Top of TEXT EXCERPT

The stage 1 simulator, and integration & test facilities: https://twitter.com/blueorigin/status/1364968313047162880?s=...

"Tank Cleaning and Testing" facility: https://twitter.com/blueorigin/status/1364968720364429317?s=...

Launch Complex 36: https://twitter.com/blueorigin/status/1364969291746074628?s=...

It's exciting to see BO making progress on their campaign to catch SpaceX in the commercial launch space. I'm curious whether the slow, deliberative approach they show here will pay off in reliability, ability to scale, etc once they start putting kgs in orbit.




Those are some impressive facilities. Billions of dollars for a factory and a launch complex for a rocket smaller than the massive one that SpaceX is building in tents at Boca Chica, Texas.

It seems obvious that you have to build the factory before you can build a rocket but Musk has figured out how to get around that.

Bottom of TEXT EXCERPT

**AIM OF THE TASK**
In the text excerpt, where does SpaceX build its massive rocket?

Top of PROVIDED DATA

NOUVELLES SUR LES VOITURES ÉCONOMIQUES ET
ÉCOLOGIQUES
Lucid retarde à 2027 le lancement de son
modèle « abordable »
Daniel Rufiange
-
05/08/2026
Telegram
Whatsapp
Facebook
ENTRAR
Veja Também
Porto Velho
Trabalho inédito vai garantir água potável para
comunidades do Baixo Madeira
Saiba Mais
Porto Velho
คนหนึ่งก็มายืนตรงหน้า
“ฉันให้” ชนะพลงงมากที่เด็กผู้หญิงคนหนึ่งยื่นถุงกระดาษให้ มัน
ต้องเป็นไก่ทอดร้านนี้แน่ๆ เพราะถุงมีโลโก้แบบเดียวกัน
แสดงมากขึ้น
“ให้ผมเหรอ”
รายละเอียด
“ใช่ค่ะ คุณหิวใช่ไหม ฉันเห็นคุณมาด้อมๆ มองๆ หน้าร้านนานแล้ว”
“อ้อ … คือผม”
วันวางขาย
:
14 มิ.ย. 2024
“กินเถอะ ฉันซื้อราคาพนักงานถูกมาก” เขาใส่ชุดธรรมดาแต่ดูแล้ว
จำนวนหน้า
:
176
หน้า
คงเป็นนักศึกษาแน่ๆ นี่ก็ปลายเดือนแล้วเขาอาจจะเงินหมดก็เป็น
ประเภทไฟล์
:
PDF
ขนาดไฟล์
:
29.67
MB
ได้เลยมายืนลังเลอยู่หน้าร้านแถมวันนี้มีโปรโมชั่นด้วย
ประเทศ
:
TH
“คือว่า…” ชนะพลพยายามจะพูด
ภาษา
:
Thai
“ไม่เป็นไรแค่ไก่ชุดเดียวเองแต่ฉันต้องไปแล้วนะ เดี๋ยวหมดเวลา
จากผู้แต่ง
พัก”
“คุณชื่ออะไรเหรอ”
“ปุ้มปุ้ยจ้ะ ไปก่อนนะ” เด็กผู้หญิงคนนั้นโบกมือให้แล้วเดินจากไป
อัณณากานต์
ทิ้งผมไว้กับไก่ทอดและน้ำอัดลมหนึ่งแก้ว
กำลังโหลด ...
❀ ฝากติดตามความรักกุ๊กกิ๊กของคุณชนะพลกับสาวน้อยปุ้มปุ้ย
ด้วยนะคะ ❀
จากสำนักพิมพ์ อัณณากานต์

Bottom of PROVIDED DATA

**TASK ANSWER**
In tents at Boca Chica, Texas.